**本文**
━━━━━━━━━━━━━━━━━━━━

全国に一瞬でブームを巻き起こす
日本になくアメリカでは100年以上前からあるサービス
死の淵をさまよう2年間
家電量販店で家電を購入した時、メーカー保証期間が切れても小売価格の5%を払うことで保証期間を延長できるサービスを利用した人も多いのではないだろうか。
このサービスは某大手量販店が最初に導入し、それは本日登場のスゴい人がお客様目線から立案実行した。
彼はドラマになるぐらい、驚くべき人生を過ごしている。
そこまでしなくても…と思える所が出てくるが新しい文化を定着させるには逆にそこまでしないと!という事なのだろう。
我々が安心して製品を使い続ける保証制度を作り上げたスゴい人の経験と想いを聞かせてもらう。
さあ…
株式会社Warranty technology
代表取締役社長 今村 末男様の登場です!
学生起業で失敗するも消えない開拓精神
子どものころは引っ込み思案でしたが、3年生の時、先生の一言で水泳を始めるとすぐに6年生を抜き、翌年にはジュニアオリンピックに出るようになっていました。
この水泳の経験から、やればできる!という精神が芽生えました。
図面を書くビジネスで学生起業し、財界からも注目されたのですが、色々な事業に投資してしまい本業以外は大失敗。
本業も大手ゼネコン会社に売却してしまいました。

━━━━━━━━━━━━━━━━━━━━

**データセット**
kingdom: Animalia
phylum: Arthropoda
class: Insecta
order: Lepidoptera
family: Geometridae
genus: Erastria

━━━━━━━━━━━━━━━━━━━━

**課題一覧**
A. 延長保証の記事について、次の問いに答えよ。
(i) メーカー保証期間が切れた後、保証期間を延長するには小売価格の何%を払うか。
(ii) 水泳を始めたのは何年生の時か。
(iii) 学生起業で始めたのはどんなビジネスか。
B. 延長保証の記事を、最後の文の後から書き継げ。
データセットの行は、延長保証の記事とは関係のない別の資料である。

**各課題の解答**
A.
(i) 5%
(ii) 3年生
(iii) 図面を書くビジネス

B.
その後、金融業界で勉強中に某大手量販店さんをコンサルティングする話を頂き関わらせて頂きました。
高い家電を買っても配送は自分でやるか、配送物流はあっても梱包したままで玄関に置いていく時代でした。
旦那さんが帰宅して、玄関から台所に冷蔵庫を運び自ら設置して、使っていた冷蔵庫は廃品回収業者に連絡して持っていってもらうのです。
私はそこに目をつけました。
サービスインフラを整え、企画提案し、採用されました。
設置も下取りもできる某大手量販店は、一気にサービス面の充実をし始めました。
全国に一瞬でブームを巻き起こす
特にエアコンは1台20万円と高価で、電気工事屋さんが取り扱っていた時代。
某大手量販店は商品を6万円で販売し、お客様が電気工事屋さんを見つけていました。
すると工事屋さんを紹介して欲しいという声が上がってくるようになったのです。
タウンページで全国の電気設備屋さんに協力依頼をし、2万業者のインフラを確保できエアコン設置まで合わせた金額で提供できるようになったのです。
全国に広告を打つと1日1万台が売れるほど、お客様からのニーズが高いサービスとなりました。
ただ、お客様が広告を見て店舗に問い合わせても現場まで情報が届かず「当店のサービスではないのでは?」と答えてしまうお店が多発し、私が中心になりコールセンターを立ち上げました。
家電量販店でコールセンターを作ったのも某大手量販店が初めてです。
日本になくアメリカでは100年以上前からあるサービス
アメリカに遊びに行った時、ウォールマートで「extended warranty」という看板があり、友人に聞くとアメリカでは自分が欲しい分の保証をお金で買うと言うのです。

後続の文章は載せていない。